» What you need to do
The expected result is the full listing, retyped exactly, without a single picture.
═════ Dataset ═════
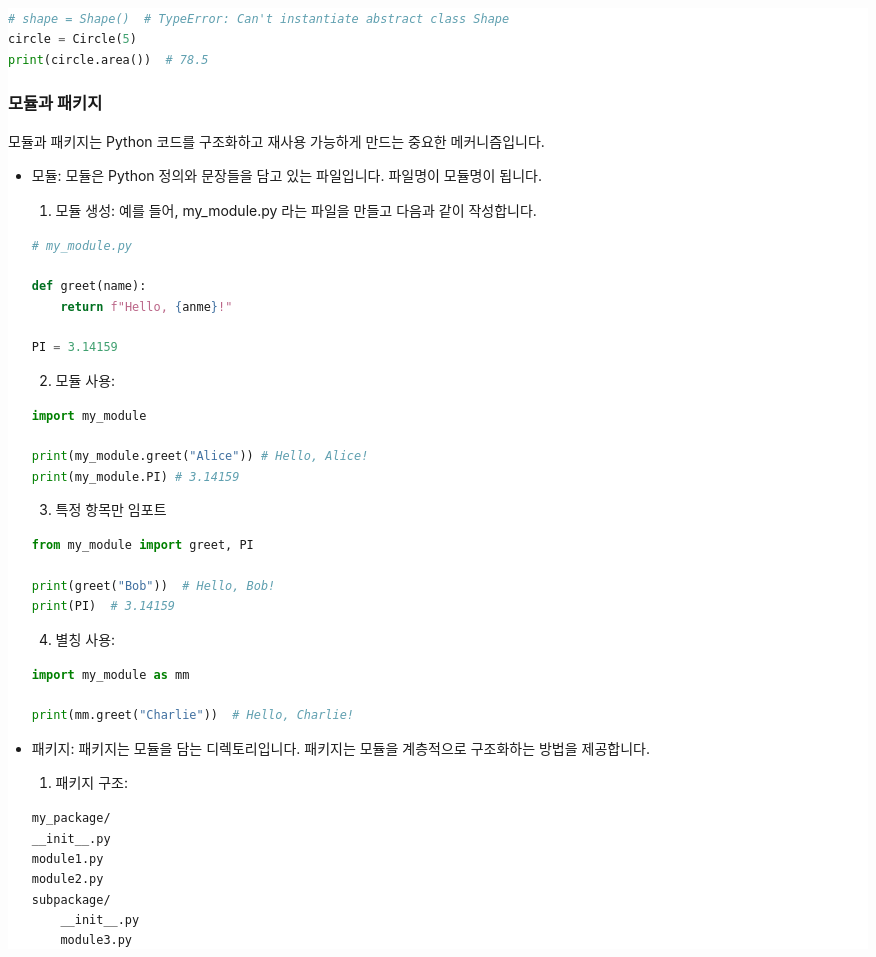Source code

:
 ```python
# shape = Shape()  # TypeError: Can't instantiate abstract class Shape
circle = Circle(5)
print(circle.area())  # 78.5
```

### 모듈과 패키지 ###

모듈과 패키지는 Python 코드를 구조화하고 재사용 가능하게 만드는 중요한 메커니즘입니다.

- 모듈: 모듈은 Python 정의와 문장들을 담고 있는 파일입니다. 파일명이 모듈명이 됩니다.
    1. 모듈 생성: 예를 들어, my_module.py 라는 파일을 만들고 다음과 같이 작성합니다.
    ```python
    # my_module.py

    def greet(name):
        return f"Hello, {anme}!"
    
    PI = 3.14159
    ```

    2. 모듈 사용:
    ```python
    import my_module

    print(my_module.greet("Alice")) # Hello, Alice!
    print(my_module.PI) # 3.14159
    ```

    3. 특정 항목만 임포트
    ```python
    from my_module import greet, PI

    print(greet("Bob"))  # Hello, Bob!
    print(PI)  # 3.14159
    ```

    4. 별칭 사용:
    ```python
    import my_module as mm

    print(mm.greet("Charlie"))  # Hello, Charlie!
    ```

- 패키지: 패키지는 모듈을 담는 디렉토리입니다. 패키지는 모듈을 계층적으로 구조화하는 방법을 제공합니다.
    1. 패키지 구조:
    ```md
    my_package/
    __init__.py
    module1.py
    module2.py
    subpackage/
        __init__.py
        module3.py
    ```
═════
» The completed task
Source code

:
 ```python
# shape = Shape()  # TypeError: Can't instantiate abstract class Shape
circle = Circle(5)
print(circle.area())  # 78.5
```

### 모듈과 패키지 ###

모듈과 패키지는 Python 코드를 구조화하고 재사용 가능하게 만드는 중요한 메커니즘입니다.

- 모듈: 모듈은 Python 정의와 문장들을 담고 있는 파일입니다. 파일명이 모듈명이 됩니다.
    1. 모듈 생성: 예를 들어, my_module.py 라는 파일을 만들고 다음과 같이 작성합니다.
    ```python
    # my_module.py

    def greet(name):
        return f"Hello, {anme}!"
    
    PI = 3.14159
    ```

    2. 모듈 사용:
    ```python
    import my_module

    print(my_module.greet("Alice")) # Hello, Alice!
    print(my_module.PI) # 3.14159
    ```

    3. 특정 항목만 임포트
    ```python
    from my_module import greet, PI

    print(greet("Bob"))  # Hello, Bob!
    print(PI)  # 3.14159
    ```

    4. 별칭 사용:
    ```python
    import my_module as mm

    print(mm.greet("Charlie"))  # Hello, Charlie!
    ```

- 패키지: 패키지는 모듈을 담는 디렉토리입니다. 패키지는 모듈을 계층적으로 구조화하는 방법을 제공합니다.
    1. 패키지 구조:
    ```md
    my_package/
    __init__.py
    module1.py
    module2.py
    subpackage/
        __init__.py
        module3.py
    ```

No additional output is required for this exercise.